══ Belge alıntısı ══
IŞİD 2011 yılında Suriye’de eylemlere başlıyor. Bünyesine Avrupa’dan, Amerika’dan, Kafkaslar’dan ve Orta Asya’dan katılanlar var. Yurtdışından Suriye’ye savaşmak için gelenlerin yüzde 80’i IŞİD’e katılıyor.
Türkiye’den örgüte katılanların sayısının 2 bini geçtiği söyleniyor.
Arnavutluk Cumhurbaşkanı Danışmanı Prof.Dr. Ilir Kulla’ya göre Arnavutluk, Kosova ve Bosna-Hersek’ten de IŞİD’e yoğun bir katılım var. Kulla, Kosova’dan örgüte katılan sayısının 200, Bosna-Hersek’ten katılanların sayısının ise en az 150 olduğunu söylüyor.
═══
▶ [Görev tanımı]: IŞİD konulu alıntıya göre Ilir Kulla, Kosova'dan örgüte katılanların sayısını kaç olarak veriyor? Sonraki satırların bu alıntıyla bir bağlantısı yoktur.
══ Veriler ══
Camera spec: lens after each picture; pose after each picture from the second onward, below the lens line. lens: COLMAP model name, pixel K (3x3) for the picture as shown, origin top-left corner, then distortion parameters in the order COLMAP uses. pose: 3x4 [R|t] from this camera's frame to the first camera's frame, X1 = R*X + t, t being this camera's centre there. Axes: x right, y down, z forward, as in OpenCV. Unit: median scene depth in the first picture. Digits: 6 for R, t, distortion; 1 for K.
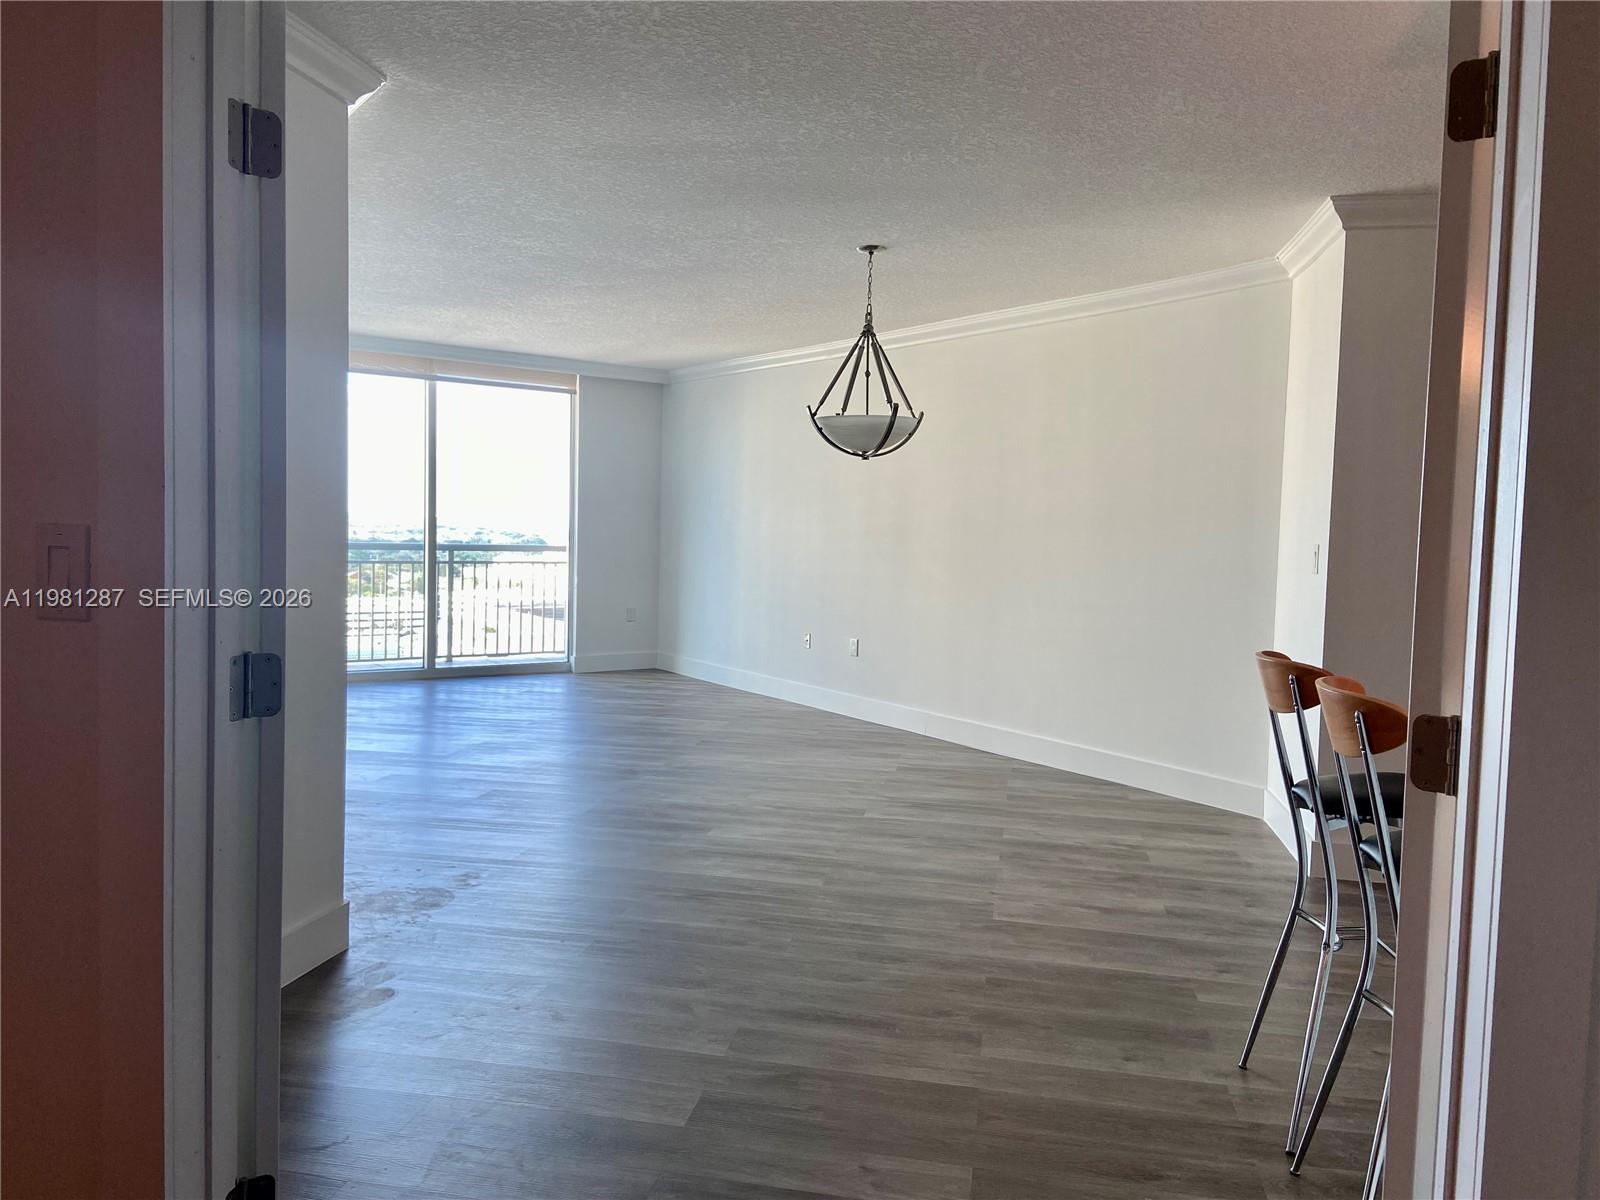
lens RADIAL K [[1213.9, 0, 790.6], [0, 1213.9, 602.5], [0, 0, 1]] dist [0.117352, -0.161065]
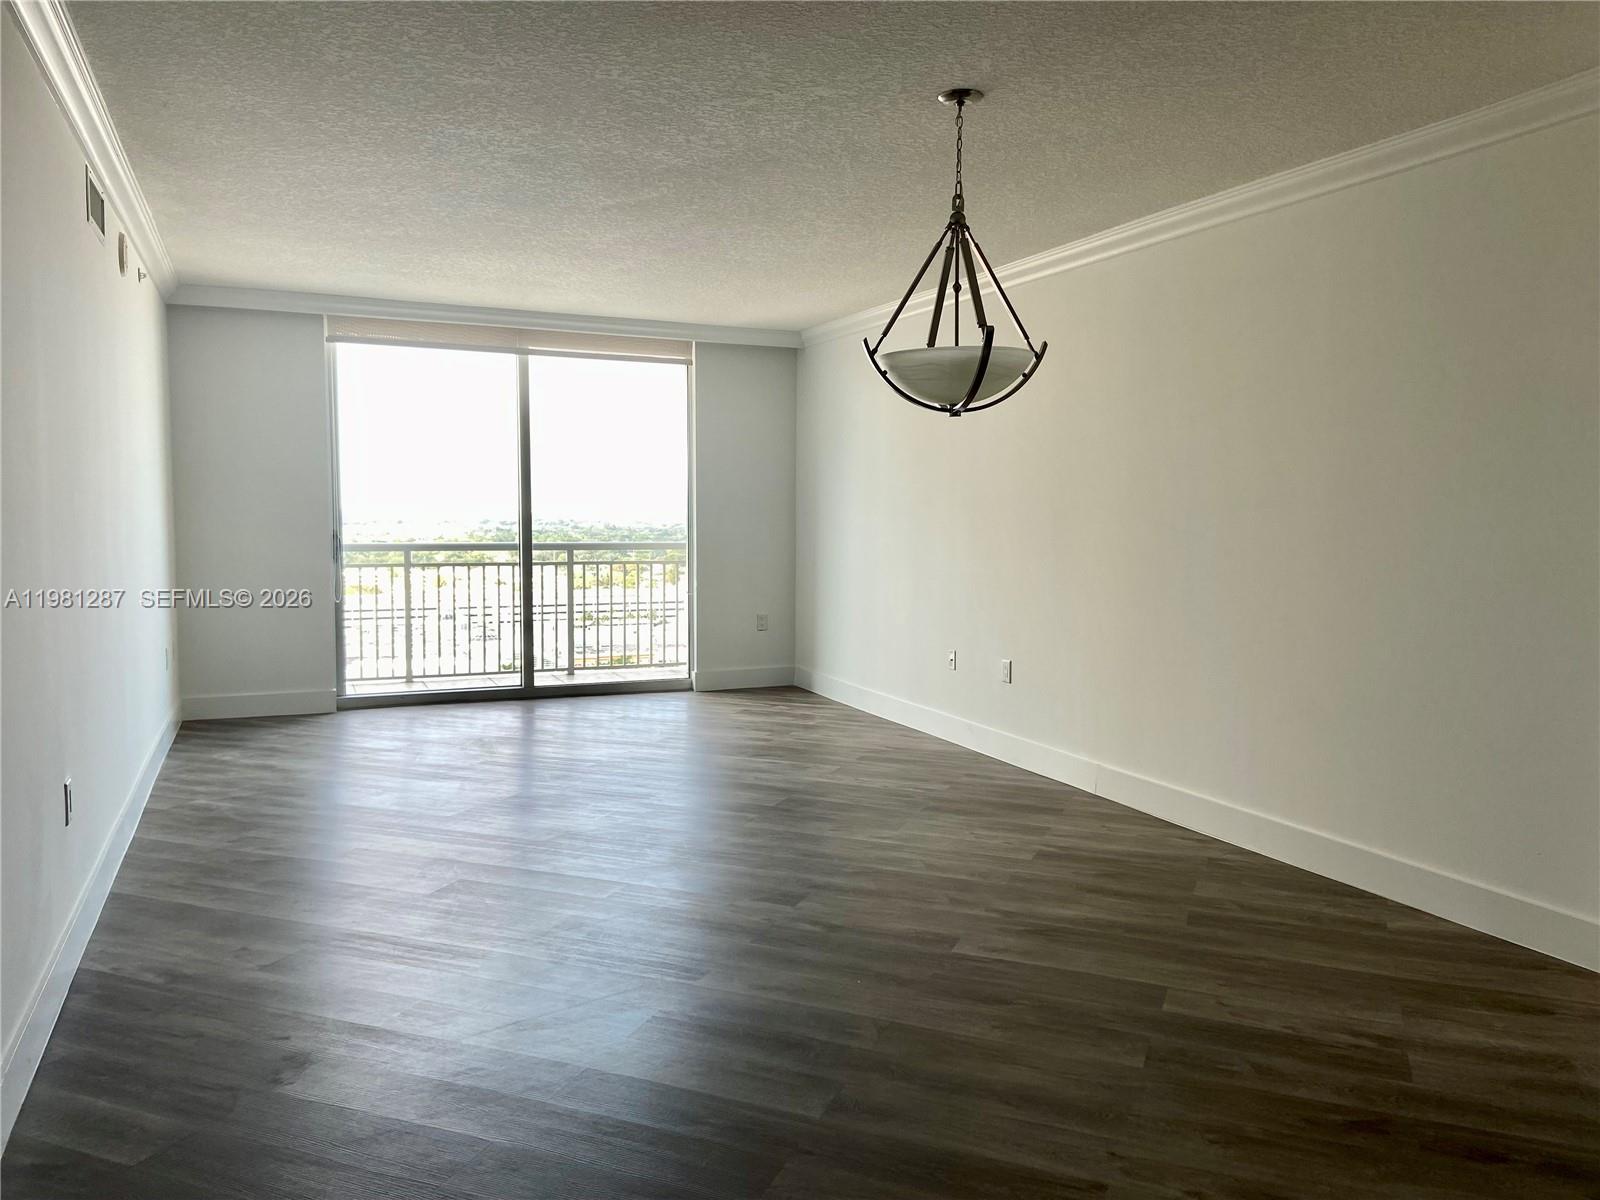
═══
▶ [Görev çıktısı]: 200